Our rule for dimensions is the same as our rule for text. We should never place dimensions in a drawing until we know our intended plot scale. Fortunately, dimension styles can also be annotative. So once I know my plot scale AutoCAD will set the size of my dimensions automatically. Let's take a look. On my screen I have a mechanical example and I would like to add some dimensions to this drawing. Before we get started, let me mention that I have already created a layout for this drawing, and if I look right down here, you can see that my part is being displayed at a SCALE 1:2 or Half Scale.
Now I have already verified my Viewport Scale so I know that's good. Let's return to Model space and we will create some dimensions. At this point I have not yet created a dimension style, so we will do that first. I will open up the Annotation Panel and then I will open the Dimension Style Manager. I will select New and then I will give my Dimension Style a name. I am going to call this Annotative Dimensions. I will be starting with the same settings as the standard style, and then I am going to put a check in the Annotative Box.
This will ensure that my new style is annotative. I will click Continue and then I can go through and adjust the settings for my new style. Here's the way it works. Anytime you have a size setting, you want to set this to the size you want your dimension to appear on the printed sheet, so all of these sizes are paper sizes. I am going to go to the Lines tab and I'd like to make a change to my Extension lines first. I will change the length of the Extension to .10 and I will press Enter.
This is the distance from the Arrowhead to the end of the Extension line by the way. Then I will go to the Symbols and Arrows tab and I'd like to make my Arrow size a little smaller. I will change this from .18 to .12. Next, I will go to the Text tab and .18 is rather large for a Text Height, so I am going to change this to .12. Since we are looking at text, you may wonder, if you are making an Annotative Dimension Style, do you have to use an Annotative Text Style with it? No, you don't.

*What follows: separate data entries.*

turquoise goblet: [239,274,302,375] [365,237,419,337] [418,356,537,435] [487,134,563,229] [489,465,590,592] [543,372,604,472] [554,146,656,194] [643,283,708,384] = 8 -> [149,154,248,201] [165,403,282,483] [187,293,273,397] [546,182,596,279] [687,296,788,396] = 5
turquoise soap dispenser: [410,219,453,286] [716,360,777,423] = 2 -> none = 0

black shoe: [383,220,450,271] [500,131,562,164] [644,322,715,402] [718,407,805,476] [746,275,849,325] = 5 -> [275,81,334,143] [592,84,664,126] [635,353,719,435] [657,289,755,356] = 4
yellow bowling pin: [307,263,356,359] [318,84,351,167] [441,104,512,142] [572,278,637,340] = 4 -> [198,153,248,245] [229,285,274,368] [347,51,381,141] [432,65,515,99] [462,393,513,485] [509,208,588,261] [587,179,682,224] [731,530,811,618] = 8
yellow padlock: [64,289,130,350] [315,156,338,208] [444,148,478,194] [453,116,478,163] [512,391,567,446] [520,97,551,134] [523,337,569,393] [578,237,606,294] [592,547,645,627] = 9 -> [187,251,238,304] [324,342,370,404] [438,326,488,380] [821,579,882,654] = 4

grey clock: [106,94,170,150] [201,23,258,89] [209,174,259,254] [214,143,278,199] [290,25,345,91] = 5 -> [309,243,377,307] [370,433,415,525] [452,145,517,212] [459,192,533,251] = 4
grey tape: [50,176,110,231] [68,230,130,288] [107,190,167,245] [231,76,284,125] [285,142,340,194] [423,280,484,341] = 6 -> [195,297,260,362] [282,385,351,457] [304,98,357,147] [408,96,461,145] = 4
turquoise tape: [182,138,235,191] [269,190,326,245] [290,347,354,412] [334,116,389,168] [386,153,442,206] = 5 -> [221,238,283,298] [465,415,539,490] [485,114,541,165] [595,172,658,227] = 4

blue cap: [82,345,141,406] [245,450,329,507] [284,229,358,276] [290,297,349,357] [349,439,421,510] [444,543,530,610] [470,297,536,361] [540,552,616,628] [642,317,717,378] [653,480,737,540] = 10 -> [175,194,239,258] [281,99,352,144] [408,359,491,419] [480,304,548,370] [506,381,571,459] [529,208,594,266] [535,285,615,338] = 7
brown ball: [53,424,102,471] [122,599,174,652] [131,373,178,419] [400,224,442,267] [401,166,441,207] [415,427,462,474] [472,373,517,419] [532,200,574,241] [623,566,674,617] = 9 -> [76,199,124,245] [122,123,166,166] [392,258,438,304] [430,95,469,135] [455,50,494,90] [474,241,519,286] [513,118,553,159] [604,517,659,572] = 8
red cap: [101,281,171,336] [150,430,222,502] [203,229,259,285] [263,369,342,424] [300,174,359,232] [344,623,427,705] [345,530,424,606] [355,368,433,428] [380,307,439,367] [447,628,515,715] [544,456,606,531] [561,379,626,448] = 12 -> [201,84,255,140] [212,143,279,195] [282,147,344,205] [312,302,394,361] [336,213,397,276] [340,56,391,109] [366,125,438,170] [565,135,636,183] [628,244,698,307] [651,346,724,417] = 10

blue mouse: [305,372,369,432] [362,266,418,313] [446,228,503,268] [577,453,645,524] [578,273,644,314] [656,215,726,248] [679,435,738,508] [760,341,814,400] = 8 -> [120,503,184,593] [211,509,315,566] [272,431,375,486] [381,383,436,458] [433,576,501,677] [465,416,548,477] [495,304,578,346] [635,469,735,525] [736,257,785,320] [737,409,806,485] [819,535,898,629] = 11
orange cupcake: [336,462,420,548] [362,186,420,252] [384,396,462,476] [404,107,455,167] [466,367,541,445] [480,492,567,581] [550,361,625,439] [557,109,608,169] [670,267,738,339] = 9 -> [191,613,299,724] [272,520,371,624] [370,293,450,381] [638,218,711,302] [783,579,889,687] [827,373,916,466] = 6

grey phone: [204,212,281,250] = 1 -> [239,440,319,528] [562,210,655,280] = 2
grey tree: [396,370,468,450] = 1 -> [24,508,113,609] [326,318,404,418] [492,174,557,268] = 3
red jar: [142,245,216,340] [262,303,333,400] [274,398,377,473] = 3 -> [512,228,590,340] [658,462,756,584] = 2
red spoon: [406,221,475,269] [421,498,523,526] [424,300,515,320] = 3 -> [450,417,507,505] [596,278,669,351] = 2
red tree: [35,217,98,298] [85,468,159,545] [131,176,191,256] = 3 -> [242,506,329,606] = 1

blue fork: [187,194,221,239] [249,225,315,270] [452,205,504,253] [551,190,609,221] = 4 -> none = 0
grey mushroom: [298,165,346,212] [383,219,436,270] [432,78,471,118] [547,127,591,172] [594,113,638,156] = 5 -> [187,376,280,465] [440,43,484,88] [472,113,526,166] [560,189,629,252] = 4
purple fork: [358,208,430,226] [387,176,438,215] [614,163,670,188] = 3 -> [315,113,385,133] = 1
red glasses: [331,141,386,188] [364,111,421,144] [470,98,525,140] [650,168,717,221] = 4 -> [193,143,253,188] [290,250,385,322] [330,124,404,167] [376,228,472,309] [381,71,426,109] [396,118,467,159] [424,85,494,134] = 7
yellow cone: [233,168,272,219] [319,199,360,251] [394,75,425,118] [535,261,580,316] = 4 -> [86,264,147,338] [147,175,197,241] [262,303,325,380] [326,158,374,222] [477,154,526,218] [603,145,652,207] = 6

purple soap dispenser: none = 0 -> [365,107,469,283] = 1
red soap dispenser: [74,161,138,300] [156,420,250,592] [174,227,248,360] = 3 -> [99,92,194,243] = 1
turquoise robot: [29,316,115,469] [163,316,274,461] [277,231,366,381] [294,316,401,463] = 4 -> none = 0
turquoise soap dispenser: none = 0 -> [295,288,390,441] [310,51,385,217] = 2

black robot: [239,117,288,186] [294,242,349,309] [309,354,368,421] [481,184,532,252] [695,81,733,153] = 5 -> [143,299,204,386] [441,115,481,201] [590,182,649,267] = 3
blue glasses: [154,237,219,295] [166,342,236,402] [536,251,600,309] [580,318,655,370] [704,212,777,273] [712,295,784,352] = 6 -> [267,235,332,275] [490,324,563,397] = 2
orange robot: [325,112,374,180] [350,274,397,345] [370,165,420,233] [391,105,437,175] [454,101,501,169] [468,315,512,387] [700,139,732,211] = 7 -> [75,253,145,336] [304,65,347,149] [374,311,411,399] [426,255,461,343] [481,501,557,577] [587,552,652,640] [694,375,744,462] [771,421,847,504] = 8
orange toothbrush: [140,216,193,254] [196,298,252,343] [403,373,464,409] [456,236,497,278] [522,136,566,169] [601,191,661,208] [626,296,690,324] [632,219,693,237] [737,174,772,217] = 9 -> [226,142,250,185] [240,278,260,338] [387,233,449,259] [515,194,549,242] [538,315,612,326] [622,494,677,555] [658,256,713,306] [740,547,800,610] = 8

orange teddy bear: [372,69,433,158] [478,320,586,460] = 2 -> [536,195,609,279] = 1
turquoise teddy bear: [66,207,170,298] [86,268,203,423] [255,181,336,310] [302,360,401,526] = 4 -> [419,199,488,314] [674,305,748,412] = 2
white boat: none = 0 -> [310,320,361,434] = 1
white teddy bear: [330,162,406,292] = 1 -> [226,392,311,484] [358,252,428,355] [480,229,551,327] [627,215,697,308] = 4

It's perfectly fine to use a Non-Annotative Text Style. Let's do one more thing, I will set the Primary Units tab Current and I will change my Precision to 2 decimal spaces. Then I will click OK, and notice that my new style has an Annotative icon next to it. This means it will size itself to match my desired plot scale. I can see my new style is Current, so I will move down and click Close. Now I am going to come down to the Annotation Scale fly-out and I will set this to match my plot scale, my plot scale is 1:2.
And now that I have made that change, I am going to do a regen. I will type re and press Enter, and when I do, watch my line types. Notice the line types also can form the Annotation Scale. Let's pan this down and I am going to create a linear dimension. I'll dimension the distance from the endpoint here to the endpoint here and I will pull this up. I will then press the Spacebar to create another dimension. I will create it from the endpoint here to the endpoint here and I will pull this one out.
Now I am not going to dimension everything, I am going to create a few dimensions as an example. Let's make one more. I will dimension the distance from the endpoint here to the endpoint here. Now let's try a scientific experiment, I am going to open up the Annotation Scale and I will change this to 1:4, will this affect my existing dimensions? No, it will only affect any new annotative objects that I create. For instance, I am going to create a radial dimension, I'll select this circle and I'll pull it out to there.
Notice the size difference. In the event my part was being plotted at quarter scale, this would be an appropriately sized dimension. Now I don't need this, so I am going to erase it. I will then set the Annotation Scale back to 1:2, and I will create an appropriately sized radial dimension for this drawing. Alright, this looks pretty good. Let's return to the Layout and take a look. As you can see my dimensions are legible and they are appropriately sized for this Viewport.
From this point on it would be a good idea to make all of your dimension styles annotated. This way you can ensure that your dimensions are consistently sized regardless of the scale of your plot.